Gian Luigi Paracchini, Corriere della sera 25/092009, 25 settembre 2009
«LA MALATTIA MI HA CAMBIATO» LA SVOLTA (COLORATA) DI ARMANI
«Lo stress ti può rovinare, basta aggressività: voglio godermi la vita»
MILANO – La salute? Va molto meglio. Vendere il suo impero? Ma non se ne parla proprio. Che morale trarre da questa malattia? «Che la vita è una sola, lo stress ti può rovinare. E anche che bisogna essere più buoni. A fine malattia non voglio tornare a essere aggressivo e sgarbato». Pensieri e parole di un Giorgio Armani quasi rimesso a nuovo, ottimista e pieno di speranza come traspare anche da questa collezione piena di citazioni alla Bauhaus e alla Body Art. Collezione che segna la fine di un periodo personale molto buio. La pesante epatite che lo aveva piegato sta regredendo.

* * * * * * * * *

## Compiti
• a. Come si traduce in inglese la frase dell'articolo su Giorgio Armani «La pesante epatite che lo aveva piegato sta regredendo.»?
• b. Puoi duplicare senza alcuna modifica il passo dell'articolo su Giorgio Armani, partendo dalle parole "MILANO – La" e fermandoti dopo "piegato sta regredendo."?
Le voci riportate più avanti non hanno alcun legame con l'articolo.

## Dati di partenza
* * * * * * * * *

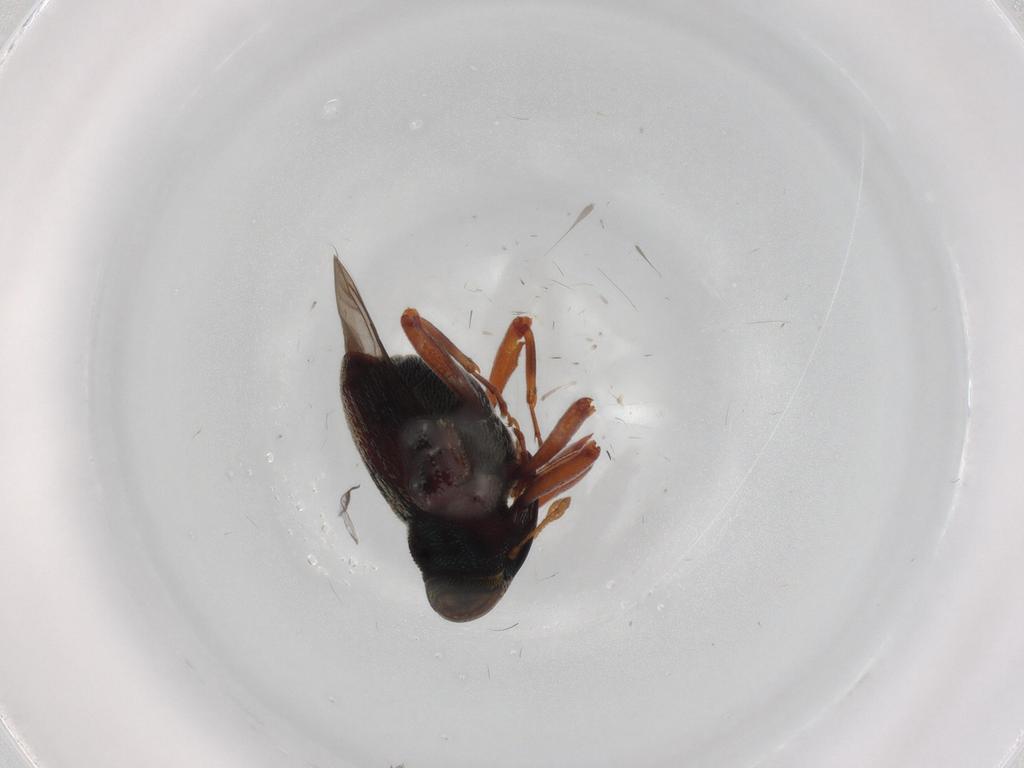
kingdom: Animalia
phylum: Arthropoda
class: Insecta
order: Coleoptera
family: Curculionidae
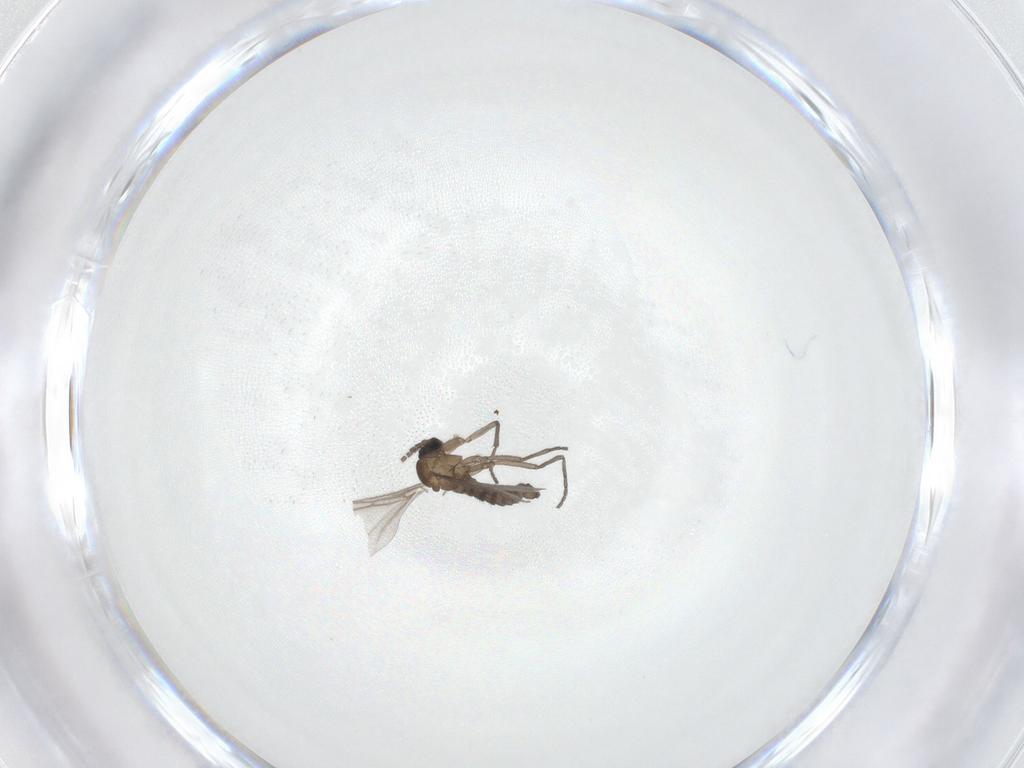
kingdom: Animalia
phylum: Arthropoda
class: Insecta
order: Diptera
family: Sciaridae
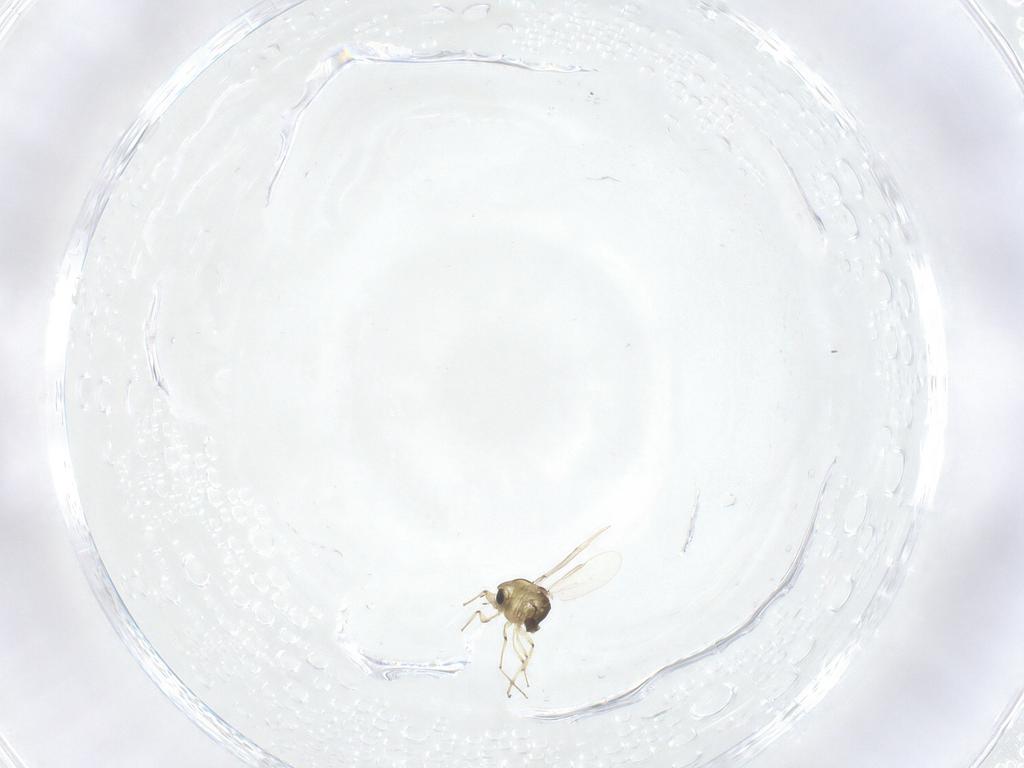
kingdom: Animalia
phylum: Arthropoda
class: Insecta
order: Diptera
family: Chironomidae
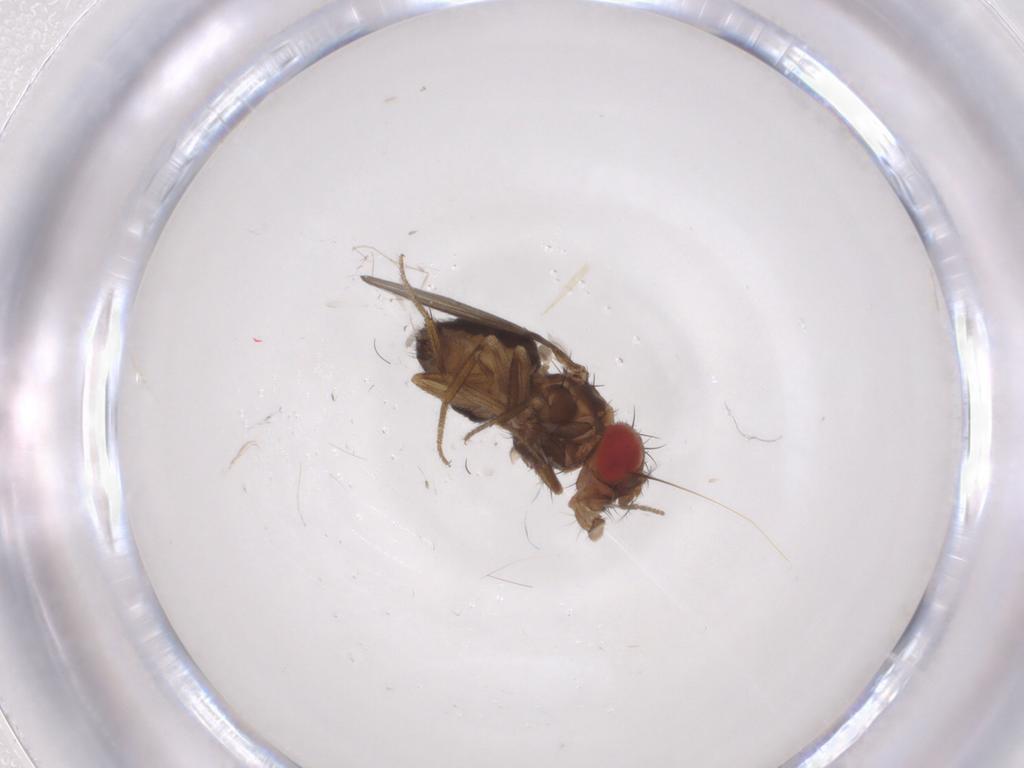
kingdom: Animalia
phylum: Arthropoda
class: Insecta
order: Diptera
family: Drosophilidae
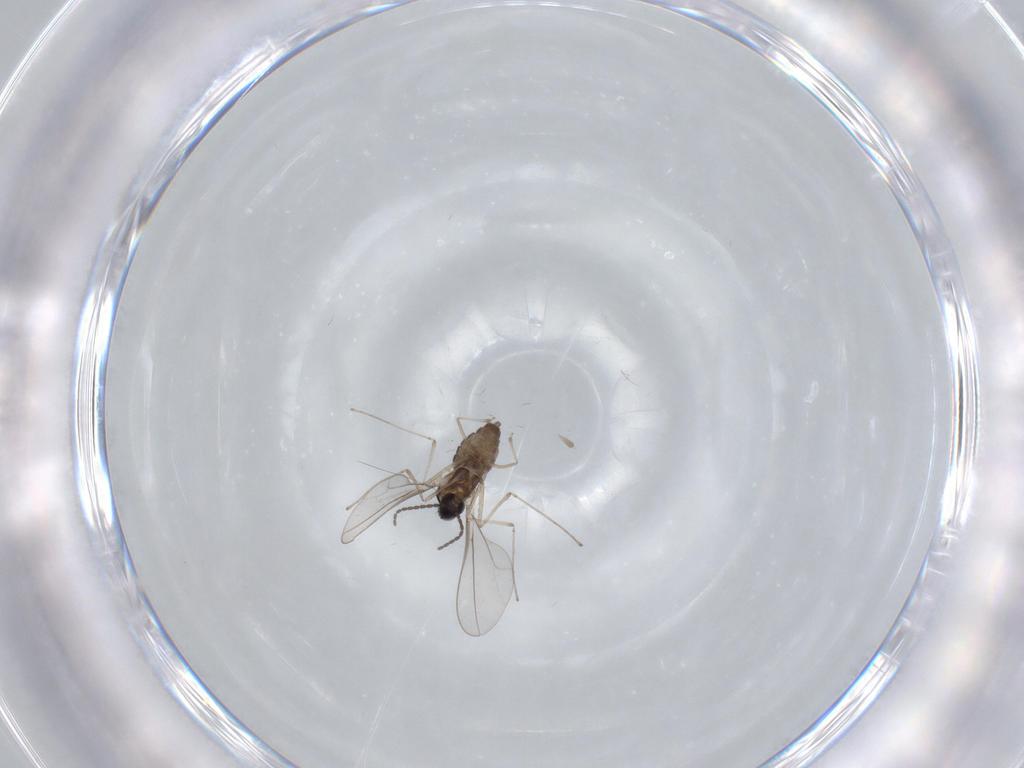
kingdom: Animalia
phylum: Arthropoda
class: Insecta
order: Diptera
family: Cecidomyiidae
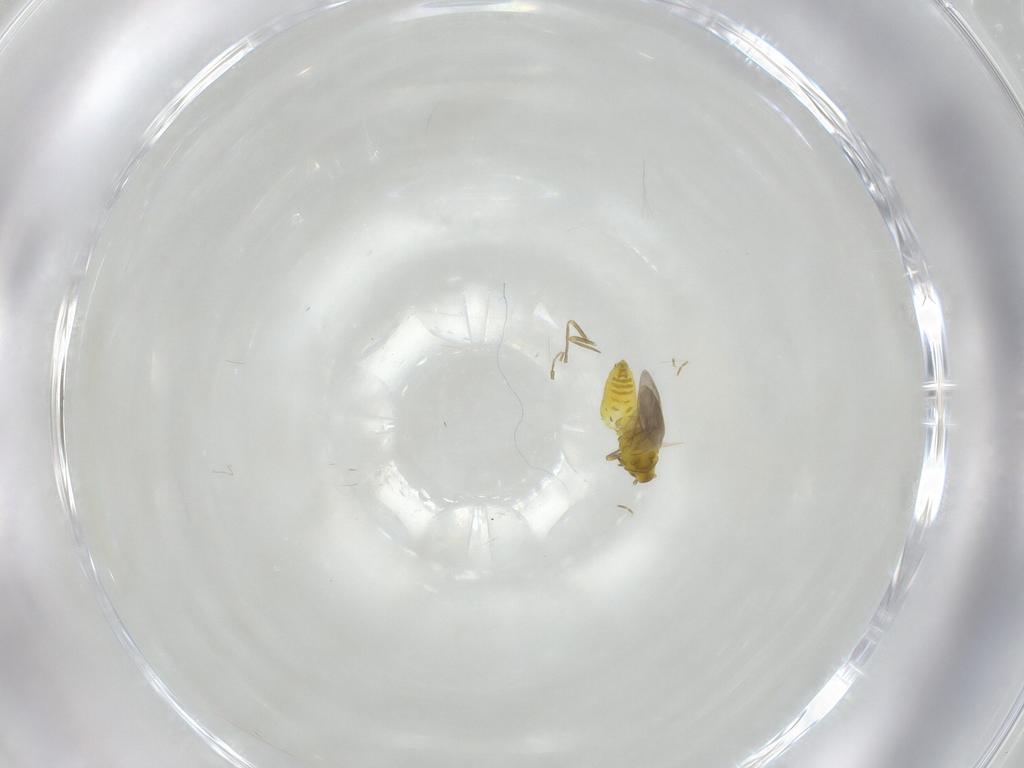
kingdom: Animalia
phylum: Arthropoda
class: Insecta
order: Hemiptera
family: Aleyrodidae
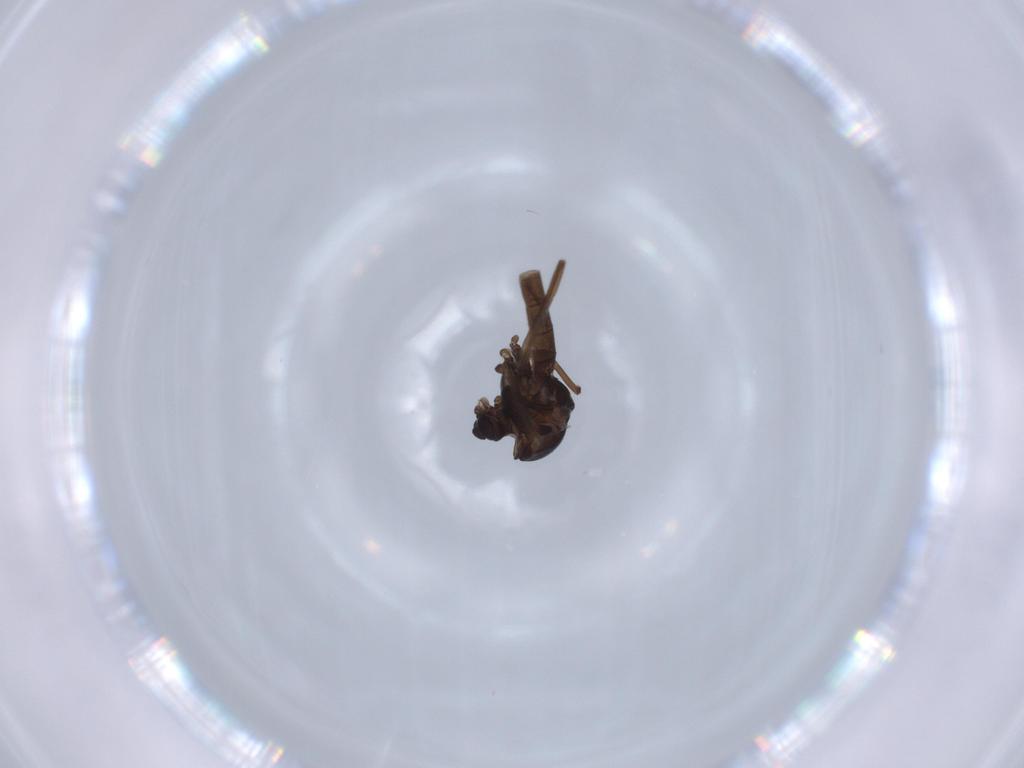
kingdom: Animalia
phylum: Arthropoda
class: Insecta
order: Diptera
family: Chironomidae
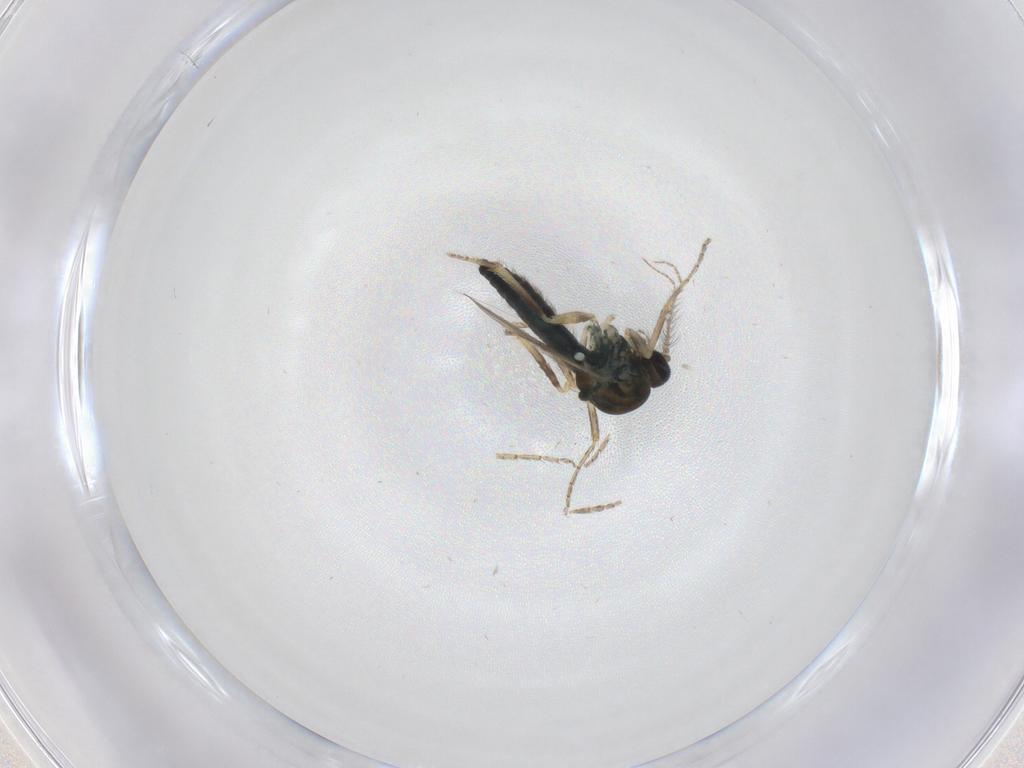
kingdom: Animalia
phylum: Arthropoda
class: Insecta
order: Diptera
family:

* * * * * * * * *

## Soluzioni
• a. The severe hepatitis that had brought him down is receding.

• b.
MILANO – La salute? Va molto meglio. Vendere il suo impero? Ma non se ne parla proprio. Che morale trarre da questa malattia? «Che la vita è una sola, lo stress ti può rovinare. E anche che bisogna essere più buoni. A fine malattia non voglio tornare a essere aggressivo e sgarbato». Pensieri e parole di un Giorgio Armani quasi rimesso a nuovo, ottimista e pieno di speranza come traspare anche da questa collezione piena di citazioni alla Bauhaus e alla Body Art. Collezione che segna la fine di un periodo personale molto buio. La pesante epatite che lo aveva piegato sta regredendo.